Succombant à l’égard du syndicat des copropriétaires et de la SA AXA FRANCE IARD, la SAS JHG sera condamnée à verser, sur le fondement des dispositions de l’article 700 du Code de procédure civile, la somme de 1.500 euros à chacun d’eux.
Aux termes de l’article 514 du Code civil, « les décisions de première instance sont de droit exécutoires à titre provisoire à moins que la loi ou la décision rendue n’en dispose autrement ».
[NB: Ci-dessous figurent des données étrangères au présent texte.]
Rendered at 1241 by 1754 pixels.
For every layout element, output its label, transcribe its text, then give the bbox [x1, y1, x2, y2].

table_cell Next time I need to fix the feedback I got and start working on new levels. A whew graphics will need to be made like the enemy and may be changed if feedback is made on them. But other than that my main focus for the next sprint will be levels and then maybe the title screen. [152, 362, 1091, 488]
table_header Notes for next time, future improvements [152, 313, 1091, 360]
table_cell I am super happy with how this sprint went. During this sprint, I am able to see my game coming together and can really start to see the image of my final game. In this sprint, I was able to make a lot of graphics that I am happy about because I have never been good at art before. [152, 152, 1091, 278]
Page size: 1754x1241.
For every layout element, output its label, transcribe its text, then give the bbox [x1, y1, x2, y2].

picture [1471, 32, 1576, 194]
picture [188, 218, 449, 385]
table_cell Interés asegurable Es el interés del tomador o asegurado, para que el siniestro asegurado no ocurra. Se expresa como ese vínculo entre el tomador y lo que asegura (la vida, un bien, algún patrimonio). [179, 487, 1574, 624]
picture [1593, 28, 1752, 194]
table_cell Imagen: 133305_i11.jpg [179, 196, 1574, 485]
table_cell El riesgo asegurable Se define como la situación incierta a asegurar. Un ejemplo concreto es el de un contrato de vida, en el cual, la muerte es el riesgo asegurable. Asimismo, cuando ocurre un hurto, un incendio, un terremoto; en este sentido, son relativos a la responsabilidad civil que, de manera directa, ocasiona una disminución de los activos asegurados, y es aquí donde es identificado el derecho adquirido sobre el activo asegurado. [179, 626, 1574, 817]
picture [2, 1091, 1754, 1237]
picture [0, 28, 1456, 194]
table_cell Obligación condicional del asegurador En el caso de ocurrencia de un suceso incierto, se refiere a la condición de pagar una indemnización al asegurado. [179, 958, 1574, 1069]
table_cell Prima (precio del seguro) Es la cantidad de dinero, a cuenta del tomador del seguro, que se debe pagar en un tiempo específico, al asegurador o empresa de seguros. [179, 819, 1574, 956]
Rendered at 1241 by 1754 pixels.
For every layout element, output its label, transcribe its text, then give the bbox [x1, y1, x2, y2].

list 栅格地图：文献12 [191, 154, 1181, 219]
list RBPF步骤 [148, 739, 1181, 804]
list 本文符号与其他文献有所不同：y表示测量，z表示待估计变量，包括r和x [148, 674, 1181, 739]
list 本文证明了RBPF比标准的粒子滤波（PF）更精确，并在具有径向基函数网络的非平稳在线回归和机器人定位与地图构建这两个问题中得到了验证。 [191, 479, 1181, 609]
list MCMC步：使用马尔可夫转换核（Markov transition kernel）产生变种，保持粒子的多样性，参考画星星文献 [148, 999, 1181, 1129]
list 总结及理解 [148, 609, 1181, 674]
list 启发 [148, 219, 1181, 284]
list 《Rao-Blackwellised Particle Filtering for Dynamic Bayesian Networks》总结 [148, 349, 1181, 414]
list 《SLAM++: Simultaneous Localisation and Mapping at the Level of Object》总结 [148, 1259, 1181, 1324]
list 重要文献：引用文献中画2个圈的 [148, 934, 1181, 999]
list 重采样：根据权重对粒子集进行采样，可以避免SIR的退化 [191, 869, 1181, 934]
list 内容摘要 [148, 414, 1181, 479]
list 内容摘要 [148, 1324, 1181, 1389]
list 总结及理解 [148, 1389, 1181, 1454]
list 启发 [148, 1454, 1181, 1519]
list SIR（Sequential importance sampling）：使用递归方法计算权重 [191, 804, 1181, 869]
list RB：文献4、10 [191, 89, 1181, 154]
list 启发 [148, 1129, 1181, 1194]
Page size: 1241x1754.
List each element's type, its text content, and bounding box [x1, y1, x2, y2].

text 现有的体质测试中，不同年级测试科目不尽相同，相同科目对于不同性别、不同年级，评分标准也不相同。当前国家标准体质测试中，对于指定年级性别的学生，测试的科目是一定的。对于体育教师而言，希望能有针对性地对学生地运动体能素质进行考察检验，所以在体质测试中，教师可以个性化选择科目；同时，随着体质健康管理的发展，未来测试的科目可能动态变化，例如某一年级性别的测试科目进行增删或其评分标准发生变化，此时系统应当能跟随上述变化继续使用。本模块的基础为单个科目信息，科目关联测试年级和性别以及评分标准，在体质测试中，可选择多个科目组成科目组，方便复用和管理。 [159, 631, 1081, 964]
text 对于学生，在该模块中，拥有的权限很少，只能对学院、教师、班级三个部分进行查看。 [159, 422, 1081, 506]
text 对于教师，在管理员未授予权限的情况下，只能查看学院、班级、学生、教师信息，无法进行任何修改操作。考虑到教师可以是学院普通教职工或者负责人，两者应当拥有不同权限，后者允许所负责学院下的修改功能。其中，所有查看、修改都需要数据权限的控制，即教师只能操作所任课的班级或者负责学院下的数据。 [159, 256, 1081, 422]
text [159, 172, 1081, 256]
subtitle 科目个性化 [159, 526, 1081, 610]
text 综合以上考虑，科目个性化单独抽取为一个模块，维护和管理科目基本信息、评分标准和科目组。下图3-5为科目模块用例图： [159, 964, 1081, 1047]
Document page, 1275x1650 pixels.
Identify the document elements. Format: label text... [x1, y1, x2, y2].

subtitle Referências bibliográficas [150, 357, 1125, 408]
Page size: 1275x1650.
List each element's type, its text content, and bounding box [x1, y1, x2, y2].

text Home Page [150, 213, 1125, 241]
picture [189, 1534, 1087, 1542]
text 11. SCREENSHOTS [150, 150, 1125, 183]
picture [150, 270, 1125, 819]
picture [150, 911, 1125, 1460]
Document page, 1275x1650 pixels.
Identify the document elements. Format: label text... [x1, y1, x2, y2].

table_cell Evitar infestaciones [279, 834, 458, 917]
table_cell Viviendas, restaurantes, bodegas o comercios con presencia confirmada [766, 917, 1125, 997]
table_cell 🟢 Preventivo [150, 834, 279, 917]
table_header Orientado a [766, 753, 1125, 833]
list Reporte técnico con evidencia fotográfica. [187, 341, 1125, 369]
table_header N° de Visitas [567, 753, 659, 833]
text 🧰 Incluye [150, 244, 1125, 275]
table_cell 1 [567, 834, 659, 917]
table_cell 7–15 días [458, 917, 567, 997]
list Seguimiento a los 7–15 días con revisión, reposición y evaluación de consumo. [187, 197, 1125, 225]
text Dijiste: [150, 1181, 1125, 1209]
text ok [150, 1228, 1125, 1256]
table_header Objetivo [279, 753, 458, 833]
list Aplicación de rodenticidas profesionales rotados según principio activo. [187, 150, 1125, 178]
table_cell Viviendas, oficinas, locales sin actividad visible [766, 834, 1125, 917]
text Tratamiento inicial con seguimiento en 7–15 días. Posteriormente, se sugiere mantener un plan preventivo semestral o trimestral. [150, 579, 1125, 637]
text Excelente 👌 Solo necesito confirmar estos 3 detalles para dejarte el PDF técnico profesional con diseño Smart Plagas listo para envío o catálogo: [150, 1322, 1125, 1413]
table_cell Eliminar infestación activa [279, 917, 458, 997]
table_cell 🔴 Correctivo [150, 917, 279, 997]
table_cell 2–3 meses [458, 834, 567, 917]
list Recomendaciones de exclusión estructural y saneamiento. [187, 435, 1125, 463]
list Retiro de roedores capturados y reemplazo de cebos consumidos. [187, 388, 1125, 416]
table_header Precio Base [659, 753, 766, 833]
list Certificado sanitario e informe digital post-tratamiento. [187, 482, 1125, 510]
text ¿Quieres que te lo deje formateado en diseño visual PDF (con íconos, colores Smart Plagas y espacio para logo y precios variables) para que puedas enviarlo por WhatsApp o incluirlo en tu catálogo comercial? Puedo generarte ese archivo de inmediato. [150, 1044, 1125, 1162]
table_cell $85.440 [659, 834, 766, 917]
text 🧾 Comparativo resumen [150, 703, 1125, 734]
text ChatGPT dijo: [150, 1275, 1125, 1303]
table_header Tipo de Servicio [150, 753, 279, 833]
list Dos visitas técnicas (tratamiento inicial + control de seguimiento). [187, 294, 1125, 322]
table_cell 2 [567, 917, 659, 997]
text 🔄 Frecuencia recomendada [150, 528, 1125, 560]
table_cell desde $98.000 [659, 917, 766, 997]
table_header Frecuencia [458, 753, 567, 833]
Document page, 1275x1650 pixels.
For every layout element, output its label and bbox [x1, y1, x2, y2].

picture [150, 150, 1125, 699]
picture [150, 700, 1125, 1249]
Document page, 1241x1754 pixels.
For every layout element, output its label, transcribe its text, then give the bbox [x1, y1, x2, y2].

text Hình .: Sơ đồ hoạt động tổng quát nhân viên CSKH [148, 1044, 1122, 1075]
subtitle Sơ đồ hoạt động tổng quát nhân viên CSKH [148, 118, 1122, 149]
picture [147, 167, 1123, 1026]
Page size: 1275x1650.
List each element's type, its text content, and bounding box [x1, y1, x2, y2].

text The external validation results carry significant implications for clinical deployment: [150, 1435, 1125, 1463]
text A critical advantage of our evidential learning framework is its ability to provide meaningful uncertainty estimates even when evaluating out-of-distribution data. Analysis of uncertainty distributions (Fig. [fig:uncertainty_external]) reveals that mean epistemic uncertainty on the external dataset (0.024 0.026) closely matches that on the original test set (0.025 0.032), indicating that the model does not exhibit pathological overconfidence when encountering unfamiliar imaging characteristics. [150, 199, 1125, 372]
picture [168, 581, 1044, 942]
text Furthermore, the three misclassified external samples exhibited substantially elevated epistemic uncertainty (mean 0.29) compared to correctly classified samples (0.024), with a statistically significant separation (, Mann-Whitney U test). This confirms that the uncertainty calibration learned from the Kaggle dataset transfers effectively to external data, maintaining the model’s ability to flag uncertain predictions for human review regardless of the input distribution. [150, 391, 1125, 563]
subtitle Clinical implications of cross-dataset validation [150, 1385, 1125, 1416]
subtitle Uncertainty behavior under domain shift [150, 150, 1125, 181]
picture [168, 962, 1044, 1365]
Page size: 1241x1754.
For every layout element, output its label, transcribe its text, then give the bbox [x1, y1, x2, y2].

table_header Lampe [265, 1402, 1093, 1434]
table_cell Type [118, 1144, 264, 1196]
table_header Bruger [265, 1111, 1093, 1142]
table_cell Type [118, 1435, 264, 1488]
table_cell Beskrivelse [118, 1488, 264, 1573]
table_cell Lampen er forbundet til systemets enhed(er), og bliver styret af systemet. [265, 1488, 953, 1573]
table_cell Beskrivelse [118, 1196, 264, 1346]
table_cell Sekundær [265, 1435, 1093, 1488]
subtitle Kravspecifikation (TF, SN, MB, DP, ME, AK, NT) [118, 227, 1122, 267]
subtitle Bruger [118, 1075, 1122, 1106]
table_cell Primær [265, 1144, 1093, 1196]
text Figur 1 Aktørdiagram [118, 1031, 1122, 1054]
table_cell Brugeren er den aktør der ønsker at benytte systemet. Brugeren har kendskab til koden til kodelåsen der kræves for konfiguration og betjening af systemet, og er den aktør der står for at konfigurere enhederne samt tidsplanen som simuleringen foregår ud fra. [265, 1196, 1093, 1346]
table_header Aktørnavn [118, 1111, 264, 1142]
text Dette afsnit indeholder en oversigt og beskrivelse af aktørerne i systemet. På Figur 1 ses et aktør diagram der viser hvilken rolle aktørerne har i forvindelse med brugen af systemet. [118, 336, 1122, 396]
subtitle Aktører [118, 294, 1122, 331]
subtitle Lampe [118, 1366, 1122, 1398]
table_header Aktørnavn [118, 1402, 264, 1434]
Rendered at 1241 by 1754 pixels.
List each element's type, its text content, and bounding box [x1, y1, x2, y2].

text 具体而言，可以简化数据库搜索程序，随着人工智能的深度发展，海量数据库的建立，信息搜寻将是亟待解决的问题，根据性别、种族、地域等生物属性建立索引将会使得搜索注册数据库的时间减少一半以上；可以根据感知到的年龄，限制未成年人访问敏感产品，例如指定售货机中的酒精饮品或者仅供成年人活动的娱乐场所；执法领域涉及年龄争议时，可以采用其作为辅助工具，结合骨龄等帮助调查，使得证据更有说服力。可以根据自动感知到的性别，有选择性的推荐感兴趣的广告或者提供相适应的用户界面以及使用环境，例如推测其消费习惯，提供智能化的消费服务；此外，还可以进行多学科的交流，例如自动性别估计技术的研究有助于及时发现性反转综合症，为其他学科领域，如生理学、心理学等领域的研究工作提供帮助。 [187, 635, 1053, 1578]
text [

Il sera par conséquent rappelé que le présent jugement est assorti de plein droit de l’exécution provisoire.
PAR CES MOTIFS
Le tribunal, statuant après audience publique, par jugement réputé contradictoire rendu en premier ressort par mise à disposition au greffe de la juridiction,
DECLARE irrecevable car prescrite la demande indemnitaire formulée par la SARL TERTIO et la SARL LIBRAIRIE LAJARRIGE à l’encontre de la SAS JHG sur le fondement des vices cachés ;
REJETTE la demande de travaux sous astreinte formulée par la SARL TERTIO et la SARL LIBRAIRIE LAJARRIGE à l’encontre la SAS JHG ;
REJETTE la demande indemnitaire formulée par la SARL TERTIO et la SARL LIBRAIRIE LAJARRIGE à l’encontre de la SAS JHG sur le fondement de la responsabilité contractuelle et de la responsabilité décennale ;
REJETTE l’ensemble des demandes formulées par la SAS JHG à l’égard de la SARL AA, de M. [Y] [Z], de la SA AXA FRANCE IARD et du syndicat des copropriétaires de la [Adresse 15] du [Adresse 10] Large, représenté par son syndic en exercice, la SAS FONCIA LOIRE-ATLANTIQUE ;
REJETTE les demandes de la SAS JHG, de la SARL TERTIO et de la SARL LIBRAIRIE LAJARRIGE au titre de l’article 700 du Code de procédure civile ;
CONDAMNE la SAS JHG à verser la somme de 1.500 euros à la SA AXA FRANCE IARD au titre de l’article 700 du Code de procédure civile :
CONDAMNE la SAS JHG à verser la somme de 1.500 euros au syndicat des copropriétaires de la [Adresse 16] Large, représentée par son syndic en exercice, la SAS FONCIA LOIRE-ATLANTIQUE, au titre de l’article 700 du Code de procédure civile ;
CONDAMNE la SARL TERTIO et la SARL LIBRAIRIE LAJARRIGE à supporter les dépens de l’instance de fond engagés contre la SAS JHG et les dépens d’exécution susceptibles d’être engagés par cette dernière ;
CONDAMNE la SAS JHG à supporter les dépens de l’instance au fond engagés contre la SARL AA, M. [Y] [Z], la SA AXA FRANCE IARD et le syndicat des copropriétaires de la [Adresse 15] du [Adresse 10] Large, représenté par son syndic en exercice, la SAS FONCIA LOIRE-ATLANTIQUE, ainsi que le dépens d’exécution susceptibles d’être engagés par ces derniers ;
AUTORISE, conformément aux dispositions de l’article 699 du Code de procédure civile, la SELARL Émilie ROUX-COUBARD. à recouvrer directement contre la partie condamnée, ceux des dépens dont elle a fait l’avance sans avoir reçu provision ;
CONDAMNE la SAS JHG à supporter l’intégralité des dépens de l’instance en référé, en eux compris le coût de l’expertise judiciaire réalisée par M. [B] [K] ;
REJETTE toutes autres demandes plus amples ou contraires des parties ;
RAPELLE que le présent jugement est assorti de l’exécution provisoire de plein droit.
En foi de quoi le présent jugement a été signé par le Président et le greffier qui a assisté au prononcé.